EGU Blogs

Geology Photo of the Week # 10 – Nov 4-10 – A Mysterious Monster!

I apologize for the delay posting this. I was in Washington DC earlier this week to take in a Supreme Court hearing that never actually happened due to Hurricane Sandy. My flight out was also delayed and thus many other things in my life are delayed right now including this post.

This photo poses a bit of a conundrum…since I don’t have a clue what it is! I have an idea, but I’d like to get other opinions as well. I apologize for the poor quality of the photos. I had to climb up a 5m cliff and then take the photo of the overhang above me at full zoom with my little point and shoot. The rock is a reddish sandstone and is the bottom of a rippled bedding plane. You can kind of see the ripples at the right side of the photo.  As for scale I don’t have an exact one but it is approximately 10-15cm long and 5cm wide. The location is the southern end of the Flinders Ranges in South Australia, about an hour’s drive north of Port Augusta (see the map below).

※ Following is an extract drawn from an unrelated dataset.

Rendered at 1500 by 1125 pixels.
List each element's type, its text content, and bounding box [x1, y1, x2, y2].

So here is your challenge: what do you think that oval-like shape is? It appears to be a fossil of some description, but what is it? I am not ashamed to admit that I don’t know.  Please guess in the comments section below.

(Photo:Matt Herod)

(Photo:Matt Herod)

Approximately where I was staying just north of Port Augusta on the sheep and cattle station of some friends. The Flinders Ranges are just to the east.

As I said I have a suspicion what this could be although I am not sure. I believe it is an Ediacaran fossil that dates back between 635 and 545 million years ago. Indeed, the Flinders Ranges are home to a little village called Ediacara only a few hundred kilometres north of where I was and the namesake of the Ediacaran.

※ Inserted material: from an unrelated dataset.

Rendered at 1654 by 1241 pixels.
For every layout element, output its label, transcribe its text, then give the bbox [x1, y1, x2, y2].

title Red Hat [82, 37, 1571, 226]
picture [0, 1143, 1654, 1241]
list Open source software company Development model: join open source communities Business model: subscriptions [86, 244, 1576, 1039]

I suspect that these impressions are possibly of the Ediaracan creature Spriggina or maybe Dickinsonia? It appears to have bilateral symmetry and is reasonably large and ~10 cm long and 5 cm wide.

File:Spriggina Floundensi 4.png

Spriggina Floundensi (Image: Wikipedia)

The other possibility that I have been considering is Dickinsonia. Dickinsonia is classified as likely an animal of an unknown kingdom. Regardless of its affiliation, or lack thereof, it also has bilateral symmetry and can be quite large. Indeed, the species D. lissa has been found up to 15 cm. It can also have similar morphology to my mysterious fossil as D. lissa can have an elongate shape.

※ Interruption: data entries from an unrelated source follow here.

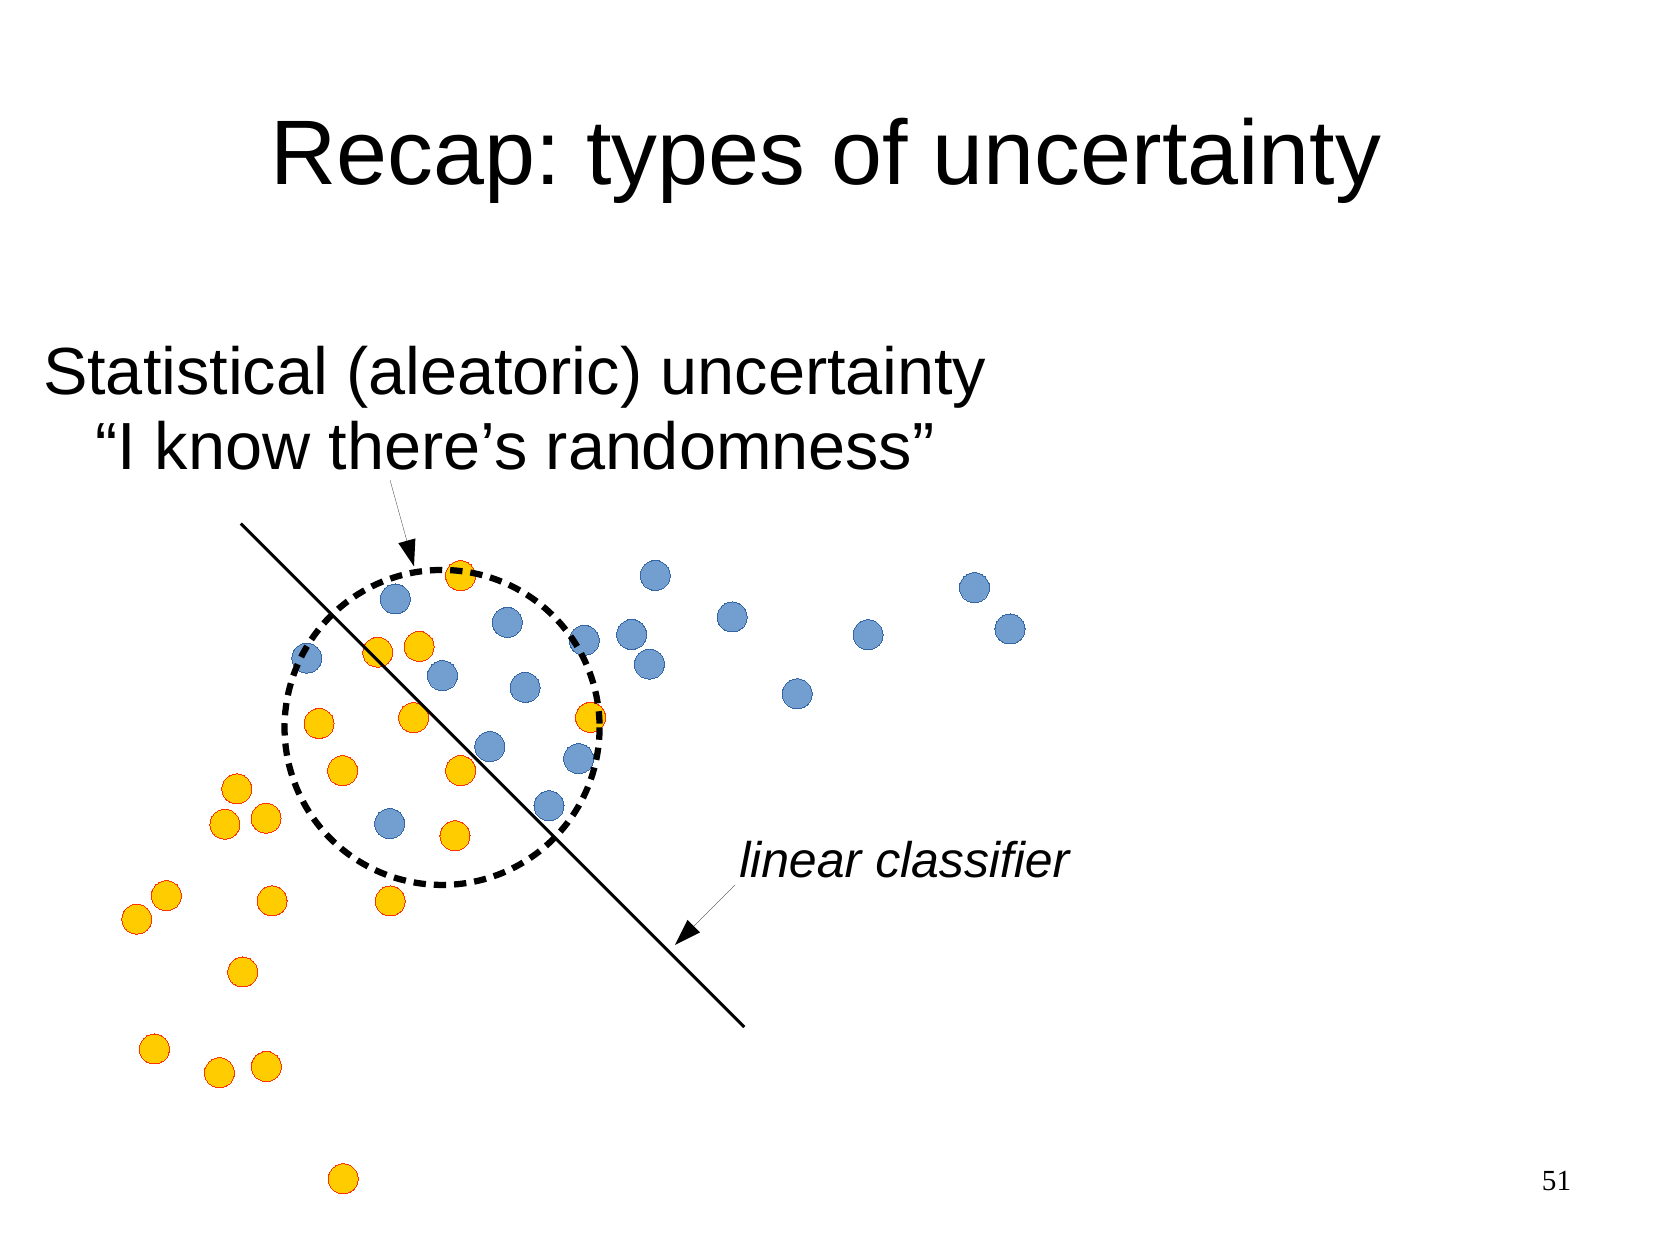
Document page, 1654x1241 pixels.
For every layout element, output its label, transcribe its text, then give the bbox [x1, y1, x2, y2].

text_box linear classifier [726, 823, 1083, 898]
text_box [994, 613, 1026, 644]
text_box [139, 1033, 170, 1064]
text_box [375, 885, 406, 916]
text_box [204, 1057, 235, 1088]
text_box Statistical (aleatoric) uncertainty “I know there’s randomness” [0, 296, 1063, 522]
title Recap: types of uncertainty [82, 49, 1571, 257]
text_box [782, 678, 813, 709]
text_box [227, 956, 258, 987]
text_box [616, 619, 647, 650]
text_box [251, 1051, 282, 1082]
text_box [251, 803, 282, 834]
text_box [221, 773, 252, 804]
text_box [284, 560, 606, 885]
text_box [209, 809, 240, 840]
text_box [257, 885, 288, 916]
text_box [640, 560, 671, 591]
text_box [151, 880, 182, 911]
text_box [634, 649, 665, 680]
text_box [328, 1163, 359, 1194]
text_box [853, 619, 884, 650]
text_box [959, 572, 990, 603]
text_box [121, 904, 152, 935]
text_box [717, 601, 748, 632]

File:Dickinsonia species 2.png

Dickinsonia species and their morphologies. (Image: Wikipedia)

So I leave it to you to figure this out. Please let me hear your opinions since I certainly am no paleo expert, but I’d love to get to the bottom of what this mysterious fossil is.

Thanks for reading,

Matt

 

Matt Herod is a Ph.D Candidate in the Department of Earth Sciences at the University of Ottawa in Ontario, Canada. His research focuses on the geochemistry of iodine and the radioactive isotope iodine-129. His work involves characterizing the cycle and sources of 129I in the Canadian Arctic and applying this to long term radioactive waste disposal and the effect of Fukushima fallout. His project includes field work and lab work at the André E. Lalonde 3MV AMS Laboratory. Matt blogs about any topic in geology that interests him, and attempts to make these topics understandable to everyone. Tweets as @GeoHerod.


2 Comments

  1. It’s a bit short on features, isn’t it? Although soft and squishy things often are.

    I’m curious, though, as to its placement at the end of what looks to be a line of the same or similar indentations continuing to the right of the original blob. My gut feeling (not the world’s most scentific of evaluators, but one that should be respected, nonetheless) is that the chain is significant and should be further investigated. (Woot! South Australian winefields on the way, and check out Acroman seeing I’m in the vicinity). More seriously, could it be a trace fossil instead – the burrow of one of these soft-bodied Ediacaran critters that’s held its shape or had an infill of sand just different enough to hold the shape?

    • Thanks for your comment! I agree that the chain is significant for sure, but I think they might be ripples. I also have the advantage of having seen more of the outcrop and observing that the ripples are continuous and recur all over the bed. I love your trace fossil idea though! I hadn’t really considered that and it is totally plausible…I just really want it to be something Ediacaran! Also, you have gotta love the wine districts of south Australia!! Go Barossa Valley!!